Solved: Extract date from my Substack webpage to Google Sheets

longtime lurker, first-time poster. I usually solve my issues & upvote without needing to post, but I've been stumped all weekend!

Edit: Erik solved it: I was looking for an answer to extract the "datePublished" or "dateModified" from a Substack article in a Google Sheet.

Goal: This will tell me when it was the last date/time I updated, for example, my PS5 restock guide, my Walmart PS5 restock guide, etc. If it's too stale, I try to add relevant information. Having it in Google Sheets makes it streamlined as there are dozens of guides.

Test Google Sheet:

I've done this before for other sites I've worked at, but there appears to be no date in the meta data on Substack :/ (I could be wrong, as I'm no expert at reading XPATH)

I do see this in the body for the linked example:

<time datetime="2022-07-29T11:52:00.000Z">Jul 29</time>

I've been trying things like this (where E17 is where I put the article URL in Google Sheets) to no effect.

=REGEXEXTRACT(IMPORTXML(E17, "//time[@datetime='datePublished']/@content"), "(.+)T")

I've been mostly working off of this StackOverflow solution, but I haven't been able to apply the same finding to Substack's formatting.


  • If you want to grab it directly using a Google Sheets formula, this should work for you:


    To set realistic expectations, I usually can't invest this much time into working out such a solution on this forum. But I'm on vacation at the moment and filling time while my guest is otherwise occupied.
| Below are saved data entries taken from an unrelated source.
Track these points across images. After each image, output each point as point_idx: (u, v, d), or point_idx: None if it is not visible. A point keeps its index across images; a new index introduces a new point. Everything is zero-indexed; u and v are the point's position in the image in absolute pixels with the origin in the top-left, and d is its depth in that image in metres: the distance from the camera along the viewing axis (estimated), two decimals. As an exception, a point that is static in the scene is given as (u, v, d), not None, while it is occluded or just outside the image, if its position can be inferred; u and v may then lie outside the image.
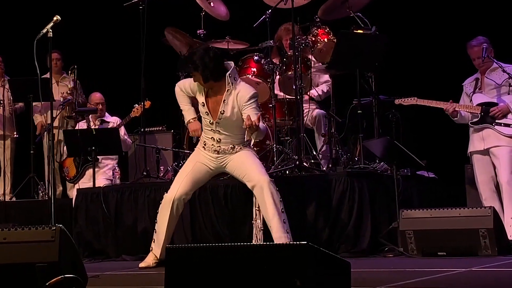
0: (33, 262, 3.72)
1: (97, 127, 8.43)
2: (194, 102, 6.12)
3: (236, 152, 5.84)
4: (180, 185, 5.85)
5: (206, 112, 5.78)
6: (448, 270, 4.76)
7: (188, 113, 6.04)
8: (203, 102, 5.79)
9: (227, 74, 5.70)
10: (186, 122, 6.09)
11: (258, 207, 5.90)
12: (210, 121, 5.79)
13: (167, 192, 5.93)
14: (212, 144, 5.85)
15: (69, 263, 3.78)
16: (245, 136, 5.81)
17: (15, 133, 9.00)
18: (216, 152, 5.85)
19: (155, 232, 5.95)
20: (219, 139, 5.82)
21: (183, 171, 5.95)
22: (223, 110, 5.73)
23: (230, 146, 5.84)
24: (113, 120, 8.64)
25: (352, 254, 6.16)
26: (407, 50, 8.44)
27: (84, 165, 8.29)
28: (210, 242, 6.56)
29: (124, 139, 8.42)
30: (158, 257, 5.89)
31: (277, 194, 5.71)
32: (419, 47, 8.61)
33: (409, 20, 8.68)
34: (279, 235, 5.63)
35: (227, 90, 5.72)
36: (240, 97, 5.70)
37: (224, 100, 5.72)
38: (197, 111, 6.11)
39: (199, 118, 6.07)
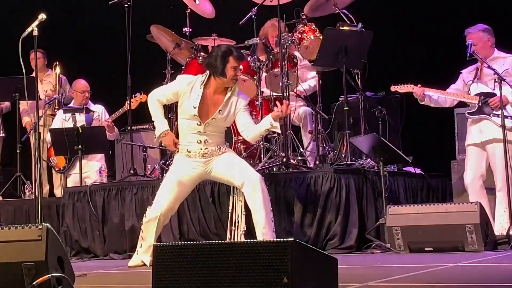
0: (20, 261, 3.70)
1: (83, 114, 8.39)
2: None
3: (222, 152, 5.82)
4: (165, 202, 5.76)
5: (194, 115, 5.72)
6: (435, 266, 4.77)
7: (162, 125, 5.84)
8: (194, 105, 5.71)
9: None
10: (159, 133, 5.84)
11: (244, 211, 5.89)
12: (197, 122, 5.73)
13: (150, 206, 5.85)
14: (199, 148, 5.77)
15: (56, 262, 3.77)
16: (267, 125, 5.73)
17: (1, 132, 8.93)
18: (204, 155, 5.78)
19: (142, 238, 5.88)
20: (206, 140, 5.76)
21: (167, 185, 5.81)
22: (221, 110, 5.72)
23: (217, 146, 5.81)
24: (97, 109, 8.55)
25: (339, 250, 6.17)
26: (393, 46, 8.46)
27: (73, 155, 8.22)
28: (197, 239, 6.56)
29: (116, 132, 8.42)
30: (148, 264, 5.80)
31: (267, 192, 5.73)
32: (406, 42, 8.64)
33: (394, 16, 8.71)
34: (265, 232, 5.61)
35: (230, 91, 5.76)
36: (239, 102, 5.78)
37: (226, 101, 5.73)
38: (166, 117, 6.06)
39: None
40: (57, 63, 8.78)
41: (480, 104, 6.49)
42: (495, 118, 6.43)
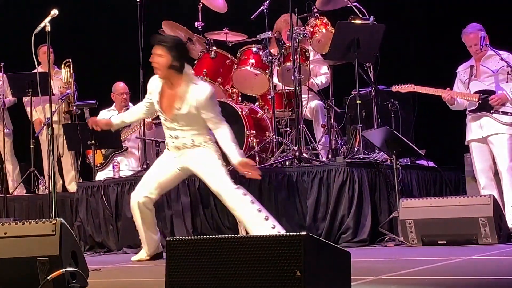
0: (34, 256, 3.72)
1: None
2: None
3: (197, 147, 5.65)
4: (143, 186, 5.79)
5: (159, 109, 5.68)
6: (448, 259, 4.77)
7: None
8: (157, 101, 5.66)
9: (184, 70, 5.56)
10: None
11: None
12: (164, 118, 5.67)
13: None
14: (173, 142, 5.70)
15: (70, 257, 3.79)
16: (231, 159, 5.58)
17: (6, 127, 8.84)
18: (177, 148, 5.70)
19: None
20: (176, 136, 5.66)
21: (148, 172, 5.90)
22: (179, 107, 5.56)
23: (190, 139, 5.64)
24: None
25: (352, 244, 6.17)
26: (405, 39, 8.44)
27: (112, 153, 8.28)
28: (210, 234, 6.57)
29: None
30: (148, 254, 5.88)
31: (244, 198, 5.54)
32: (416, 35, 8.62)
33: (404, 9, 8.70)
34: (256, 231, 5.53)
35: (184, 86, 5.54)
36: (198, 98, 5.51)
37: (180, 97, 5.55)
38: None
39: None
40: (70, 60, 8.80)
41: (480, 102, 6.60)
42: (496, 115, 6.58)
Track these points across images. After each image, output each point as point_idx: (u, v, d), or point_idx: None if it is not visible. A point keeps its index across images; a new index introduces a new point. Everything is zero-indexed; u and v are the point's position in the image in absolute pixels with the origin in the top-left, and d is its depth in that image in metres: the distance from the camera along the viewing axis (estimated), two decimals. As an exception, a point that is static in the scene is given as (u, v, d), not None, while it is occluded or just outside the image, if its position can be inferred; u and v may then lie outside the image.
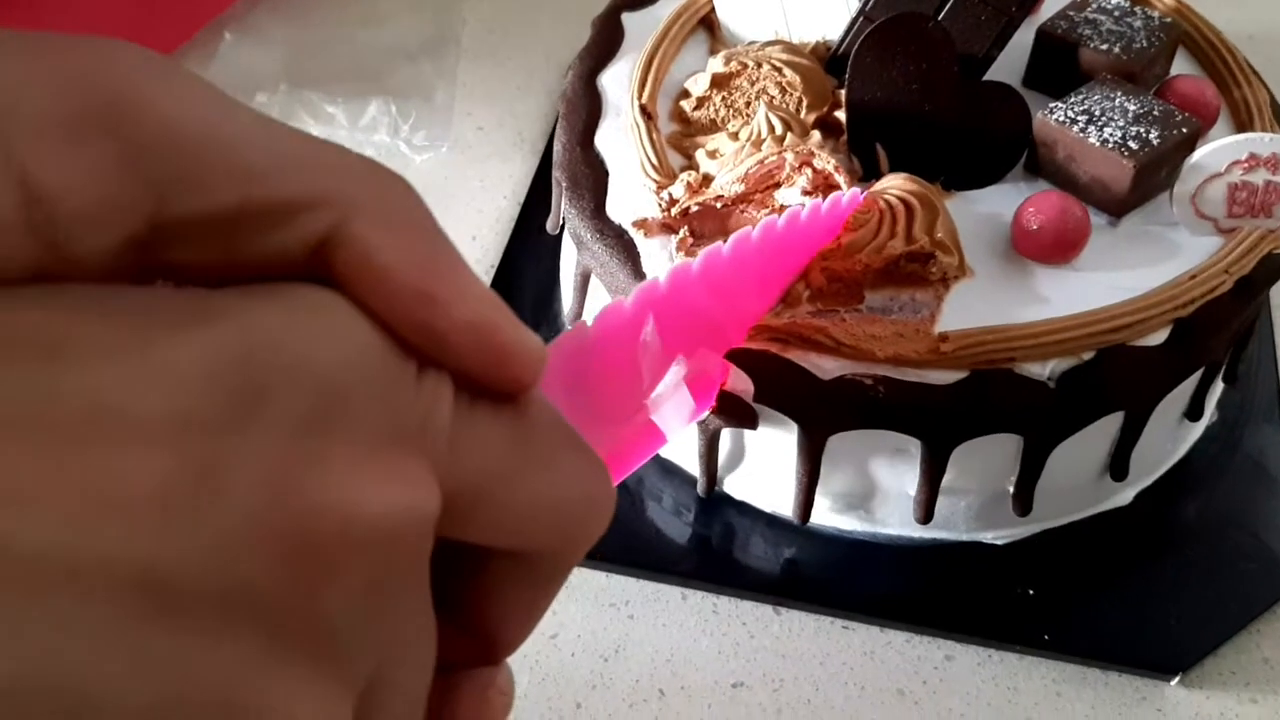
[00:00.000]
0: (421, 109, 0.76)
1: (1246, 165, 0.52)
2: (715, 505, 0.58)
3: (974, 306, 0.51)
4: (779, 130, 0.55)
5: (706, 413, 0.50)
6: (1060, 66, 0.59)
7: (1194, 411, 0.59)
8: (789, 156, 0.53)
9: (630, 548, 0.57)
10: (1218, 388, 0.62)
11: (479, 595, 0.22)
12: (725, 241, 0.44)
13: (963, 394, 0.49)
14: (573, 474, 0.21)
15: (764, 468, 0.56)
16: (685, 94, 0.60)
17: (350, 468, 0.16)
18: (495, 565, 0.22)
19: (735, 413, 0.52)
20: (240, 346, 0.16)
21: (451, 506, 0.18)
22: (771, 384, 0.50)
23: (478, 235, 0.72)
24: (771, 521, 0.58)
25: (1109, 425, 0.54)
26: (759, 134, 0.55)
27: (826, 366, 0.50)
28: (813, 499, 0.55)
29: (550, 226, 0.61)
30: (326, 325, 0.17)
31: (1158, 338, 0.51)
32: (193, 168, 0.17)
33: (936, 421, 0.50)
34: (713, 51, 0.62)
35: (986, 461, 0.53)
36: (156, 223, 0.16)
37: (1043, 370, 0.50)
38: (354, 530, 0.16)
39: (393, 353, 0.18)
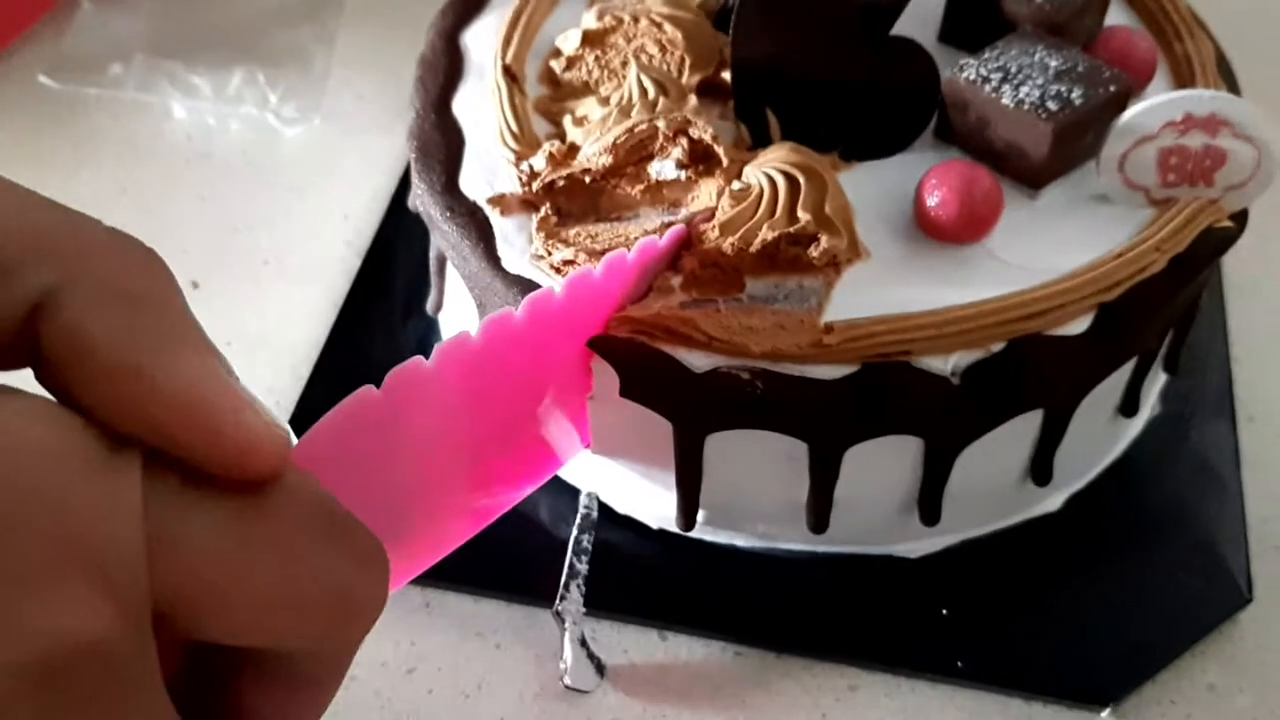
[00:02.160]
0: (293, 78, 0.69)
1: (1181, 127, 0.46)
2: (596, 520, 0.52)
3: (869, 293, 0.45)
4: (651, 94, 0.48)
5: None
6: (979, 20, 0.52)
7: (1128, 406, 0.53)
8: (661, 124, 0.47)
9: (499, 568, 0.51)
10: (1158, 379, 0.56)
11: (247, 697, 0.22)
12: (630, 250, 0.42)
13: (851, 391, 0.43)
14: (321, 567, 0.20)
15: (647, 478, 0.50)
16: (556, 53, 0.53)
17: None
18: (254, 665, 0.21)
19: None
20: None
21: (173, 607, 0.18)
22: (639, 376, 0.44)
23: (350, 214, 0.66)
24: (657, 537, 0.51)
25: (1028, 424, 0.47)
26: (629, 98, 0.48)
27: (697, 362, 0.43)
28: (696, 505, 0.49)
29: (410, 203, 0.54)
30: None
31: (1079, 326, 0.45)
32: None
33: (822, 421, 0.44)
34: (591, 5, 0.56)
35: (887, 466, 0.47)
36: None
37: (944, 364, 0.43)
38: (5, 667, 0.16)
39: (70, 455, 0.17)
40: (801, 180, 0.45)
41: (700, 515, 0.50)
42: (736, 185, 0.46)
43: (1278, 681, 0.49)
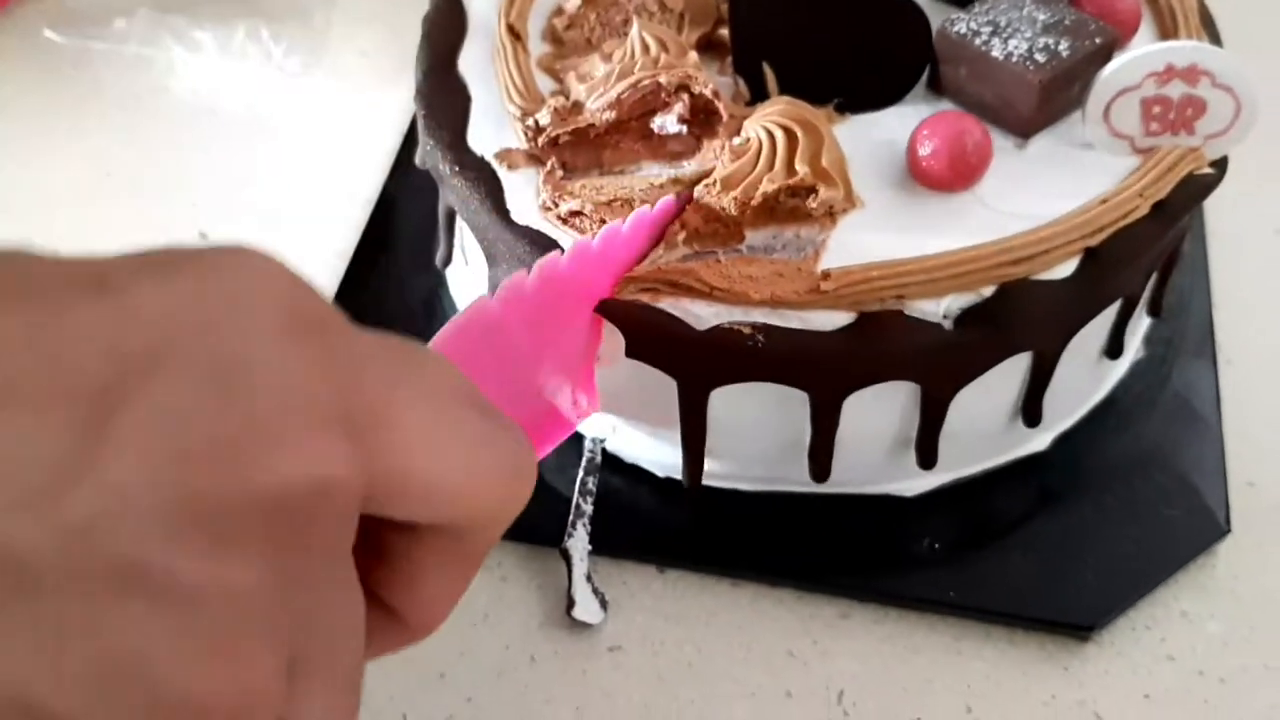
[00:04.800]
0: (296, 32, 0.70)
1: (1163, 78, 0.47)
2: (601, 464, 0.54)
3: (864, 241, 0.46)
4: (653, 50, 0.49)
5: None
6: (969, -27, 0.54)
7: (1113, 349, 0.55)
8: (663, 79, 0.48)
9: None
10: (1142, 322, 0.58)
11: (405, 575, 0.23)
12: (623, 221, 0.44)
13: (849, 340, 0.45)
14: (497, 444, 0.22)
15: (653, 435, 0.52)
16: (559, 11, 0.55)
17: (256, 438, 0.17)
18: (421, 542, 0.22)
19: None
20: (140, 315, 0.16)
21: (381, 483, 0.19)
22: (643, 337, 0.46)
23: (354, 169, 0.67)
24: (662, 483, 0.53)
25: (1017, 366, 0.49)
26: (631, 55, 0.50)
27: (701, 314, 0.45)
28: (702, 460, 0.51)
29: (418, 160, 0.55)
30: (239, 293, 0.18)
31: (1065, 270, 0.47)
32: None
33: (822, 372, 0.46)
34: (591, -37, 0.57)
35: (885, 412, 0.49)
36: None
37: (937, 309, 0.45)
38: (256, 500, 0.16)
39: (315, 324, 0.19)
40: (799, 133, 0.47)
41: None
42: (736, 141, 0.48)
43: (1246, 609, 0.51)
    One further note: this is specific to the two sites you gave as examples. It will only work for sites where the second <div> holds this information and only where the data exists as strings exactly like those found on these two sites (including the poster's last name as "Swider").


    Looking at this further, did you try simply the following?

    =IMPORTXML(C2, "//time")

    (assuming your URL is in C2, etc.)

    This seems to work for me, given that it appears the date/time data you want is contained within the first <time> element on the web page.